* _REQUIRED WORK_:
Please give the records below again in full, exactly, with the images left out.

[Records from a collection]
——————

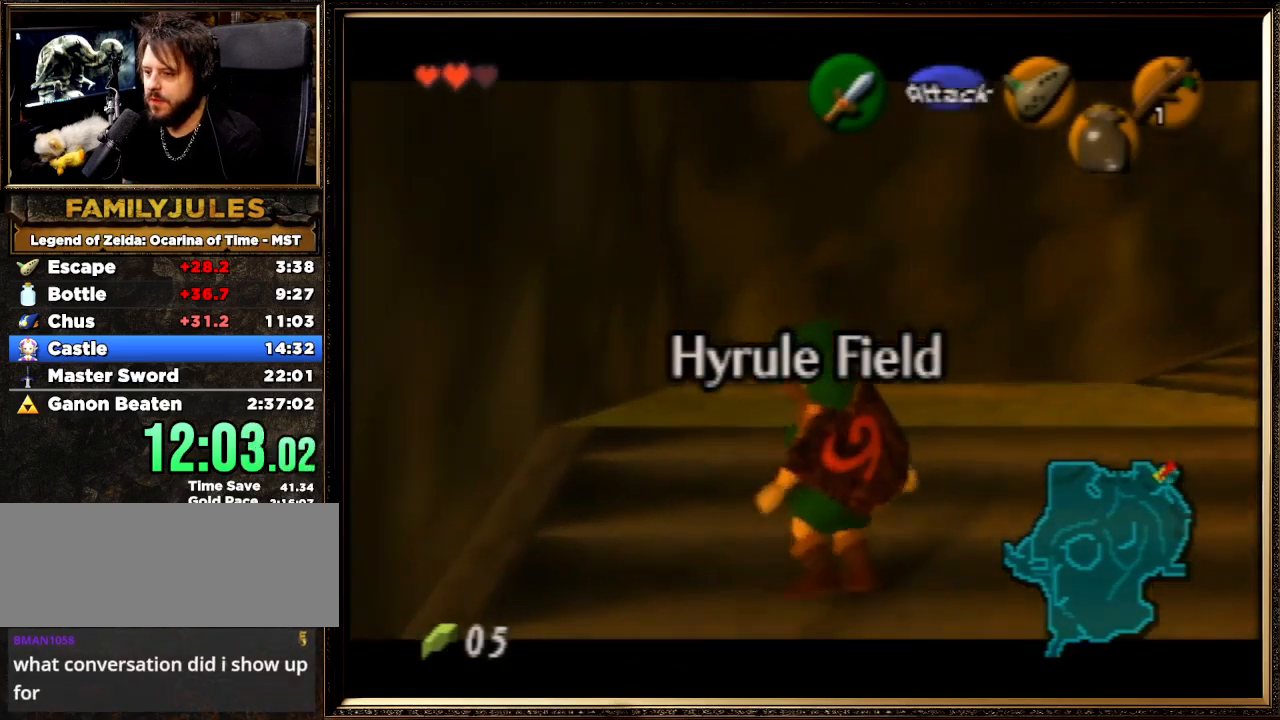
{"buttons": ["A", "Z"], "left_stick": "up", "events": [[67, "A", "down"], [200, "A", "up"], [233, "A", "down"], [367, "A", "up"], [400, "A", "down"]]}
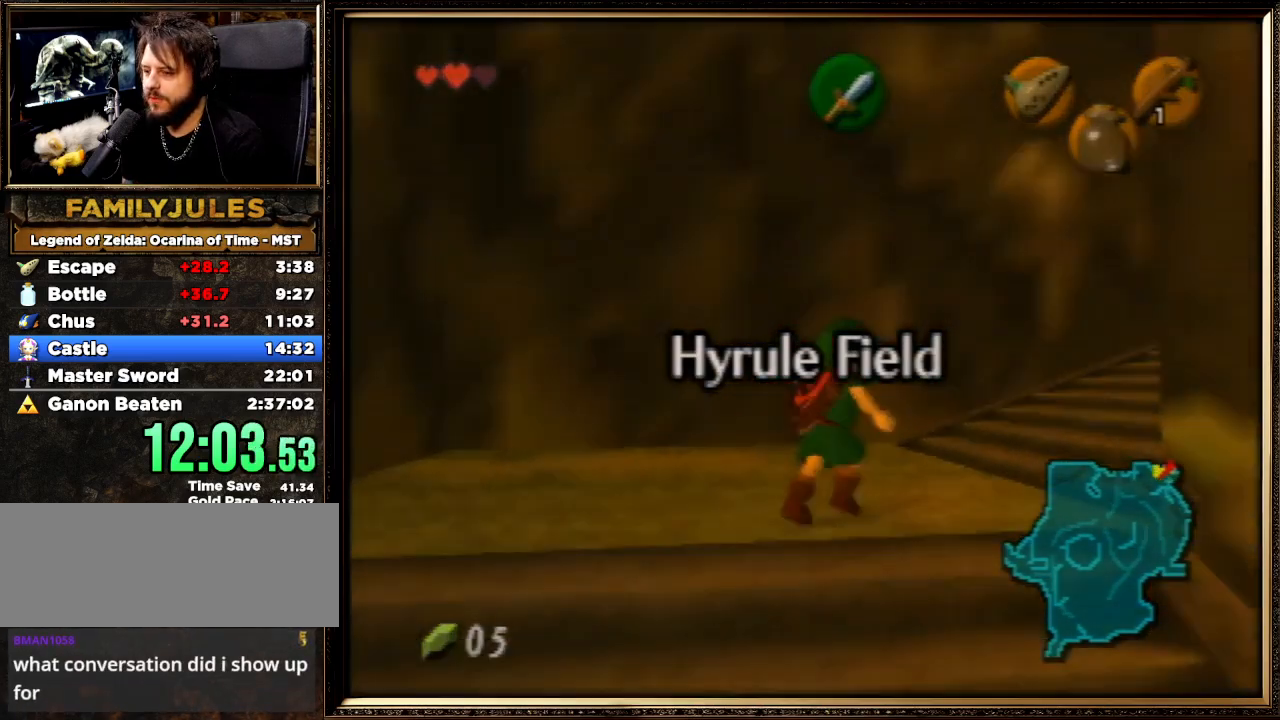
{"buttons": [], "left_stick": "center", "events": [[33, "A", "up"], [200, "Z", "up"], [200, "left_stick", "center"]]}
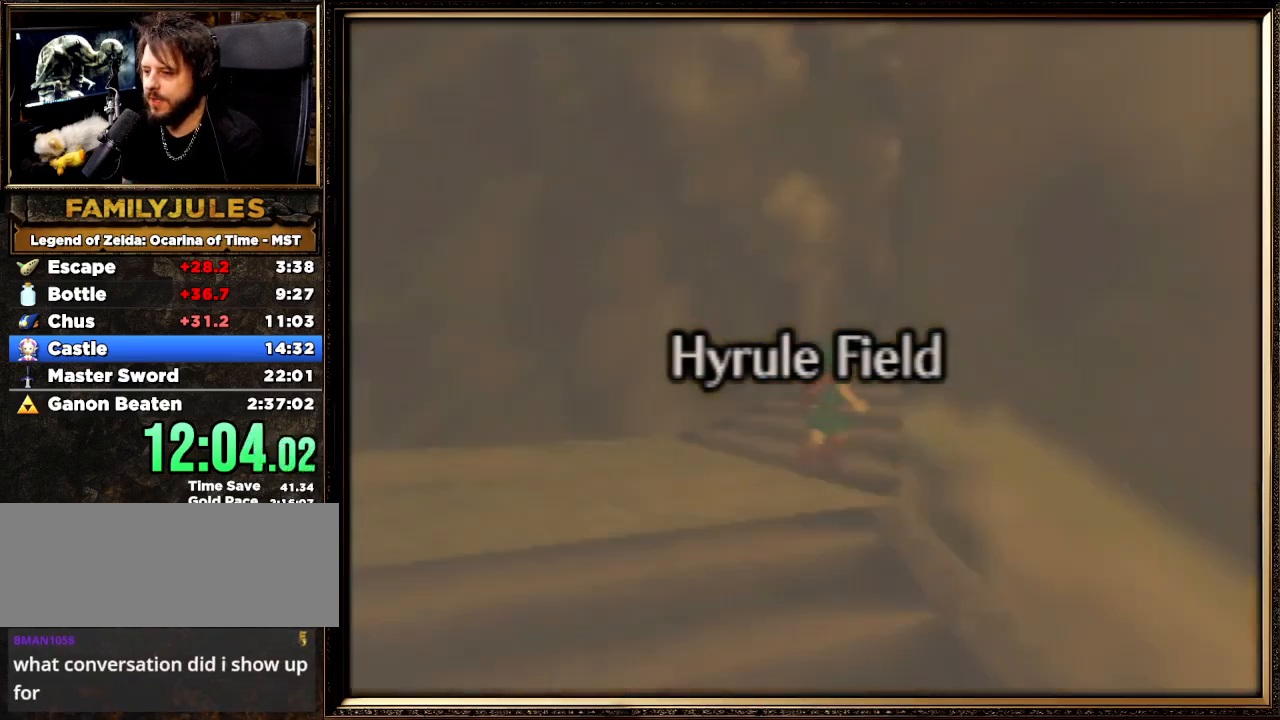
{"buttons": [], "left_stick": "center", "events": []}
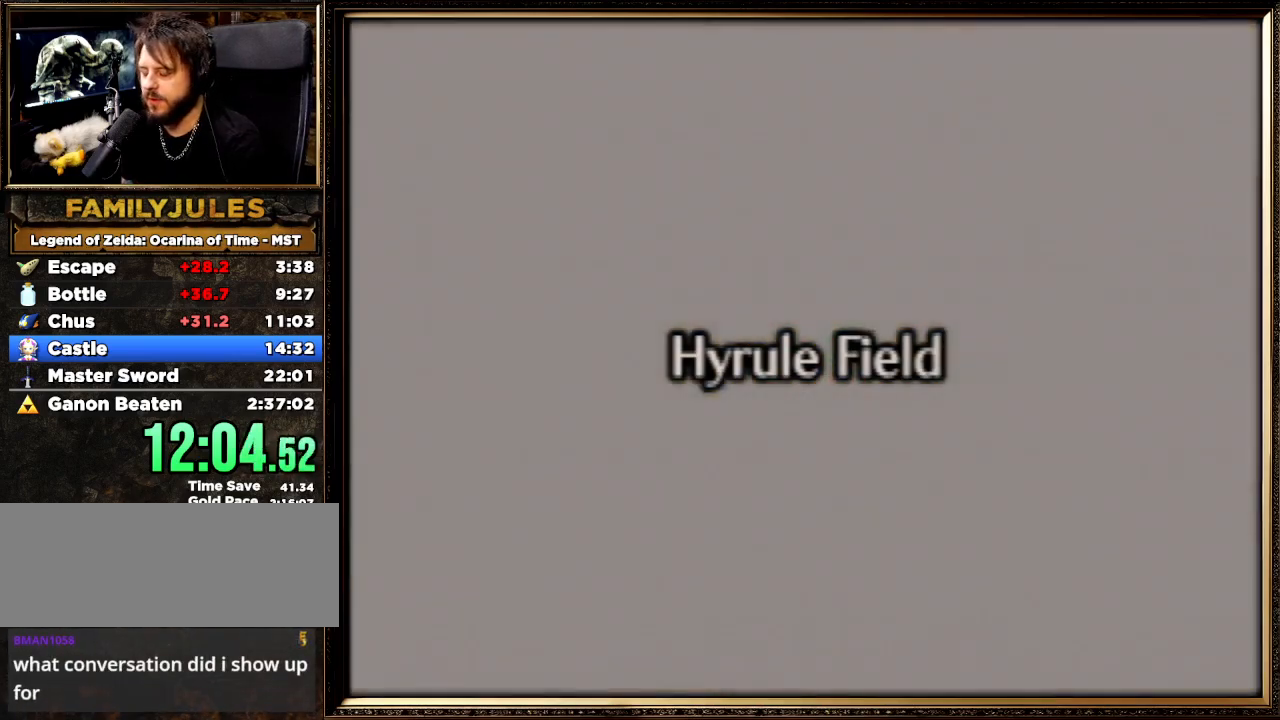
{"buttons": [], "left_stick": "center", "events": []}
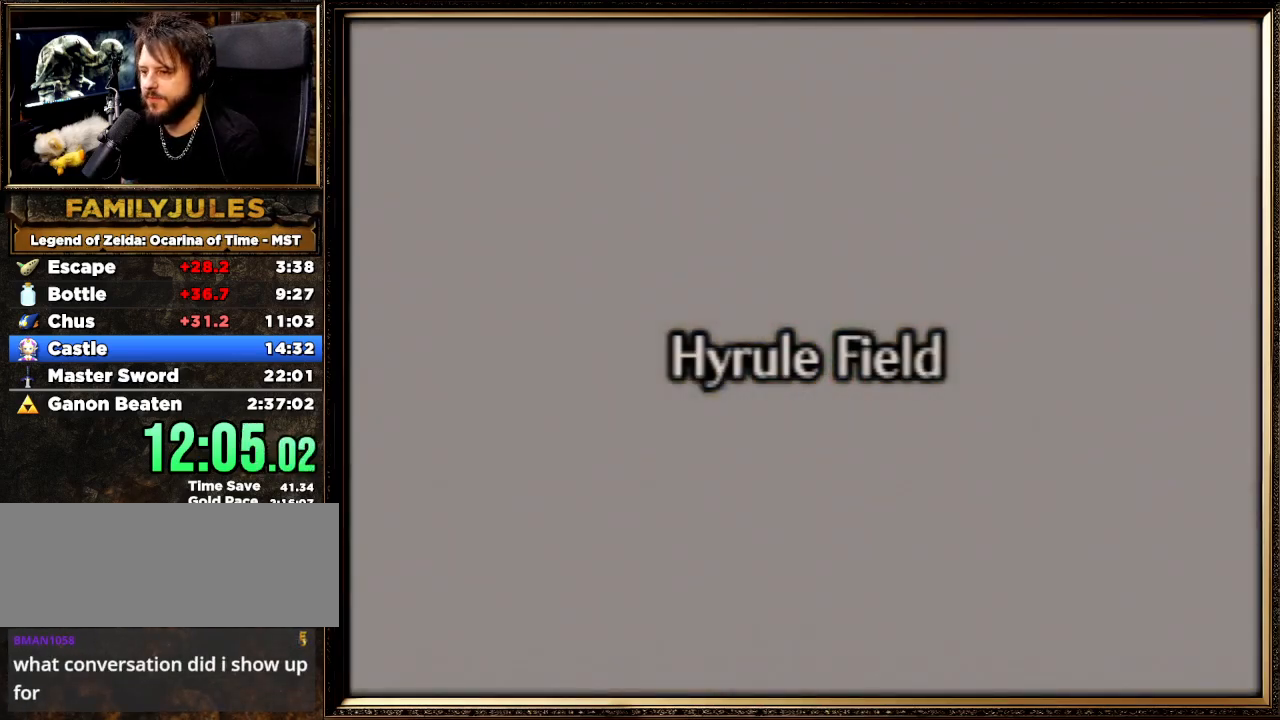
{"buttons": [], "left_stick": "center", "events": []}
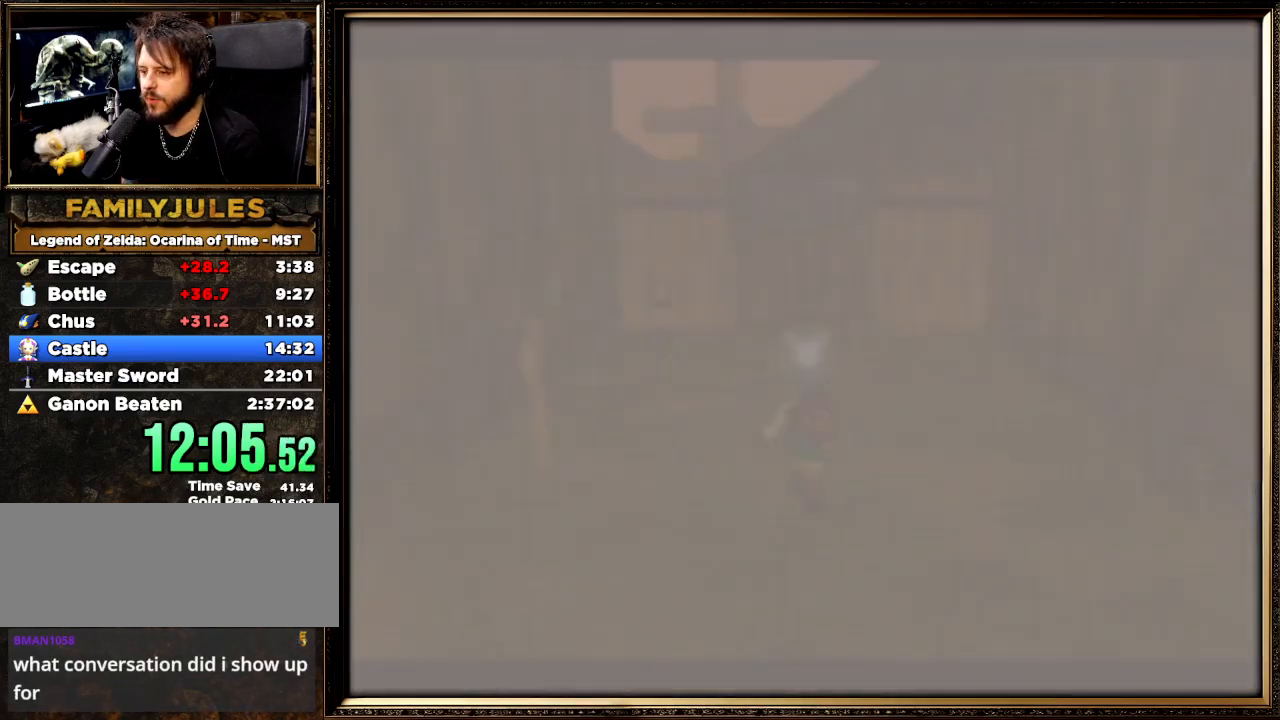
{"buttons": ["A"], "left_stick": "down", "events": [[333, "left_stick", "down"], [500, "A", "down"]]}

——————

* _ANSWER SECTION_:
{"buttons": ["A", "Z"], "left_stick": "up", "events": [[67, "A", "down"], [200, "A", "up"], [233, "A", "down"], [367, "A", "up"], [400, "A", "down"]]}
{"buttons": [], "left_stick": "center", "events": [[33, "A", "up"], [200, "Z", "up"], [200, "left_stick", "center"]]}
{"buttons": [], "left_stick": "center", "events": []}
{"buttons": [], "left_stick": "center", "events": []}
{"buttons": [], "left_stick": "center", "events": []}
{"buttons": ["A"], "left_stick": "down", "events": [[333, "left_stick", "down"], [500, "A", "down"]]}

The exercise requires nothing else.